Proposta que não tem consenso entre as forças progressistas é o chamado voto distrital. Nesse sistema, o País seria dividido em distritos e, para cada um deles, candidatos diferentes. Do ponto de vista eleitoral, hoje o Brasil está dividido em 27 “centros coletores” de voto, que são os estados. Com a proposta do voto distrital, essa divisão aumentaria, pois os estados seriam repartidos de acordo com critérios ainda não explicitados por quem defende o distrital.
Vereadores federais
Esse modelo beneficiaria caciques locais e reduziria a ação dos eleitos a questões geograficamente restritas, afirmam seus críticos. Isso aprofundaria uma deficiência do sistema atual, em que os deputados e senadores priorizam suas regiões de origem, têm vínculos muito bem definidos e personalistas com apoiadores e deixam em segundo plano questões nacionais.
O voto distrital tende a diminuir o já escasso espaço de candidaturas associadas a minorias. O deputado federal (reeleito) Jean Wyllys (PSOL-RJ) é contra. “Isso fortaleceria os currais eleitorais”, sintetiza. “Um deputado ou senador seria, na verdade, um vereador federal, porque se quisesse ser reeleito, deveria cuidar dos assuntos da cidade que o elegeu”, diz. Wyllys argumenta que a plataforma política do candidato e depois do eleito perderia o alcance nacional, pois até mesmo a campanha seria veiculada localmente. No caso do deputado, que se define como um “deputado de ideias”, a perda seria grande.
Eleitos com menos votos
O voto distrital traz outra armadilha, segundo seus críticos. Para explicar, recorremos a uma hipótese: um partido que obtivesse 30% do total de votos do País, mas que não vencesse em nenhum distrito, não teria cadeira alguma no Parlamento. Por outro lado, um partido que tivesse menos que 30%, porém vencesse em, digamos, cinco distritos, elegeria cinco parlamentares.
Há variações nas propostas de voto distrital ventiladas até agora, como o modelo misto (que mescla voto proporcional, tal como é hoje, com o voto distrital), mas todas enfrentam as mesmas críticas.

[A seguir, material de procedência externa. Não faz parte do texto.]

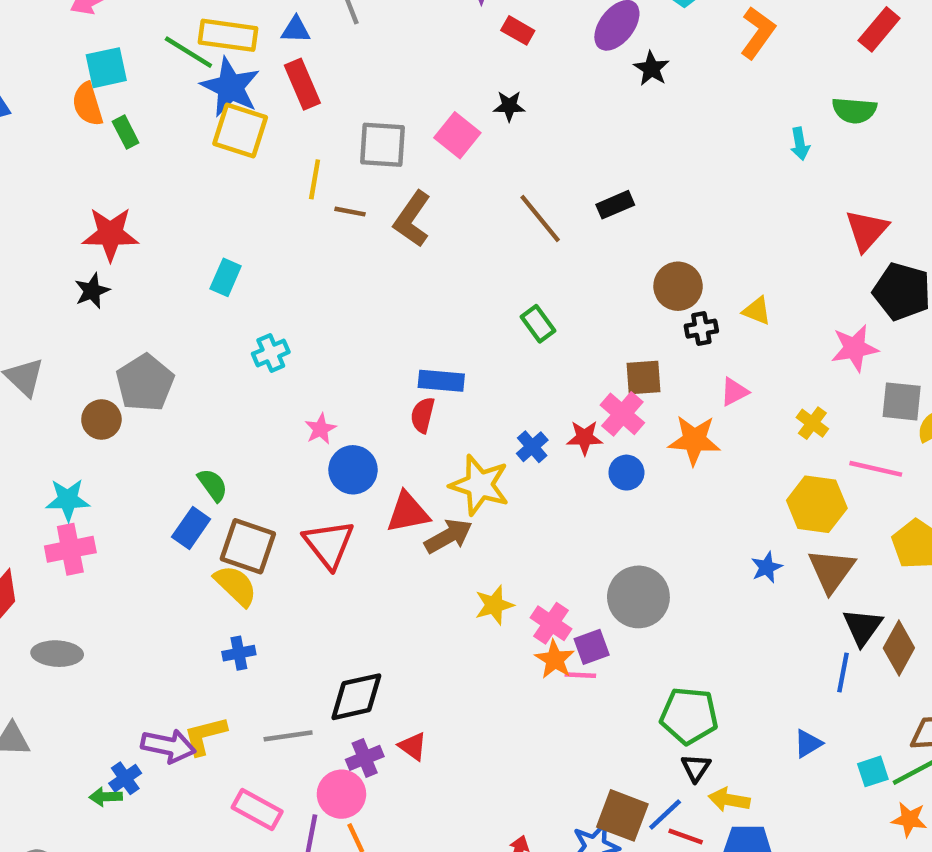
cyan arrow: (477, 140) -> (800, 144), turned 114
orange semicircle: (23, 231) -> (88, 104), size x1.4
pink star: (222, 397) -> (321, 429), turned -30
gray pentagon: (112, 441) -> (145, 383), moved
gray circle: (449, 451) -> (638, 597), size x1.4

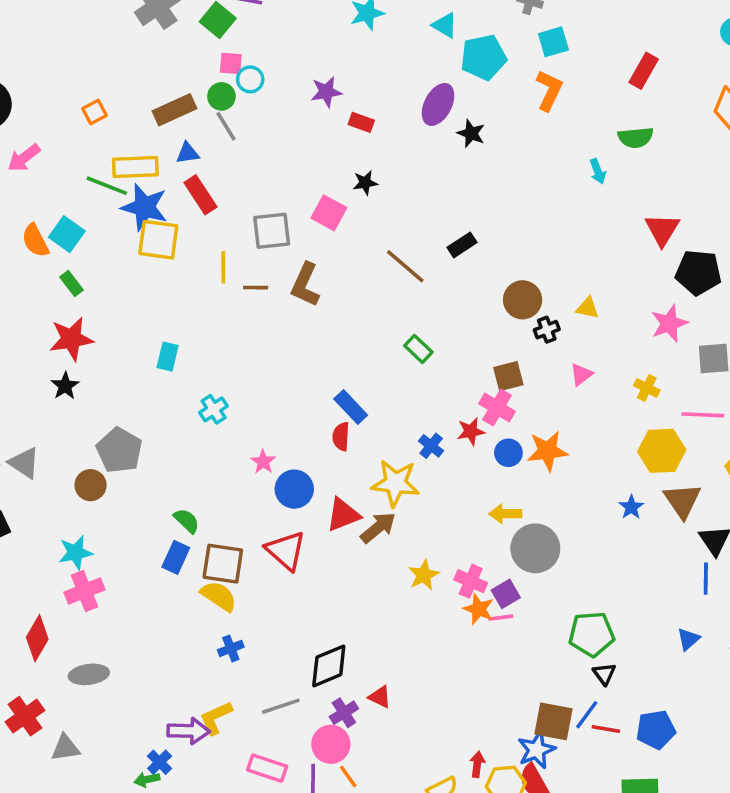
cyan square: (106, 68) -> (67, 234), moved, turned -32
green rectangle: (126, 132) -> (71, 284), moved
blue rectangle: (441, 381) -> (351, 407), turned 52
orange star: (694, 440) -> (548, 451), moved
yellow arrow: (729, 800) -> (505, 514), moved

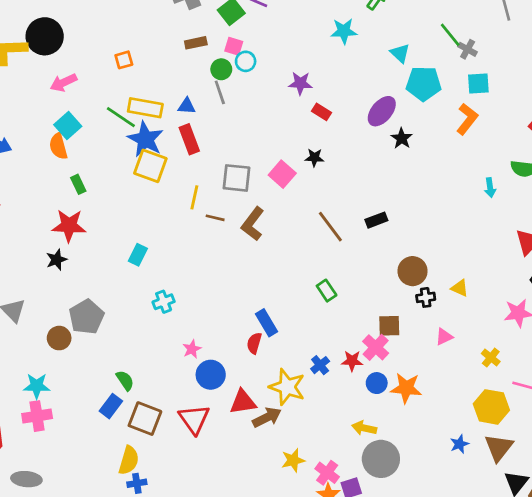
brown rectangle: (175, 110) -> (196, 43), moved, size x0.7
cyan square: (67, 234) -> (68, 125), moved
yellow semicircle: (219, 596) -> (129, 460), moved, turned 60

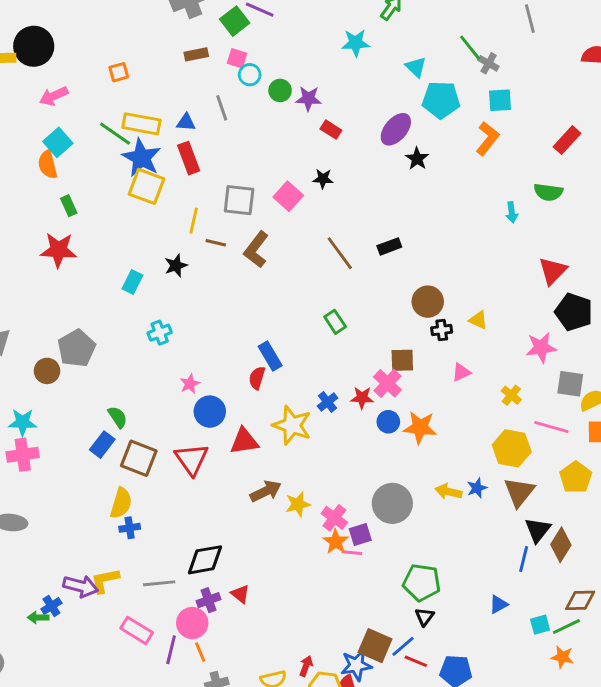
green circle: (221, 69) -> (280, 90), moved
black star: (57, 260) -> (176, 266), moved
brown arrow: (267, 417) -> (266, 491), moved
yellow arrow: (364, 428) -> (448, 492), moved

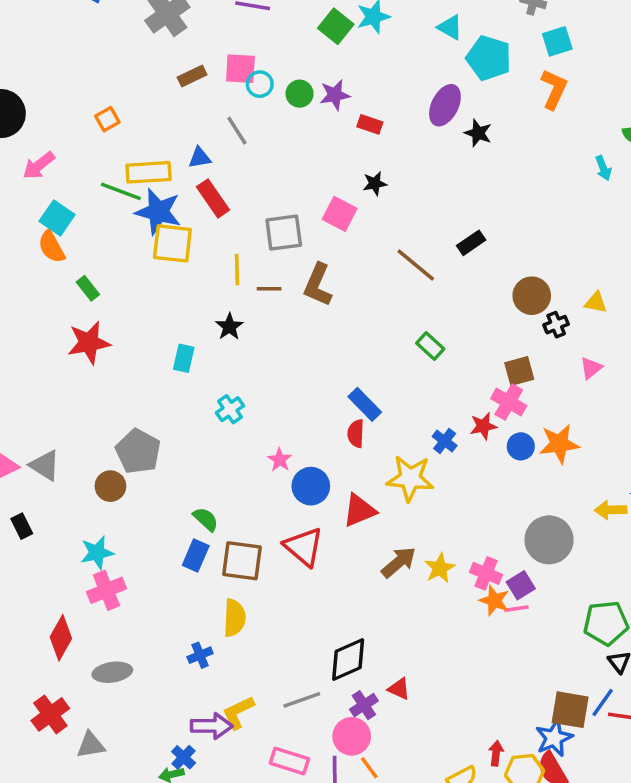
green square: (235, 21) -> (336, 26), moved
pink square: (237, 58) -> (240, 69), size x1.4
cyan pentagon: (441, 100) -> (489, 58), turned 30
blue cross: (130, 528) -> (200, 655), moved

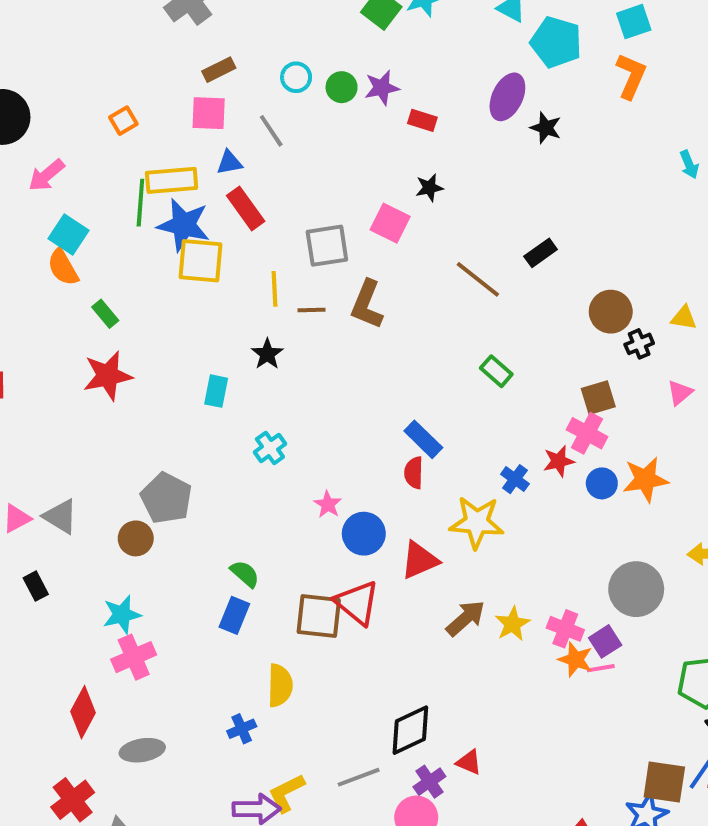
pink square: (240, 69) -> (209, 113), moved
green line: (121, 191) -> (140, 203), turned 75
brown square: (242, 561) -> (319, 616), moved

O distrital é defendido por setores do PSDB e pelo DEM, embora essas legendas, como as demais, não tenham definido formalmente suas propostas.
“Em contraponto, o voto em lista romperia em grande parte com os vínculos predominantemente regionais dos candidatos e dos eleitos e consolidaria o acesso da diversidade de opiniões e bandeiras, notadamente nos partidos que praticam democracia interna”, argumenta Vagner, da CUT.
No debate sobre o sistema eleitoral, há ainda propostas sobre o fim das coligações e a criação de um instrumento chamado cláusula de barreira, ambas avaliadas como conservadoras por seus críticos. Mas isso fica para uma próxima reportagem.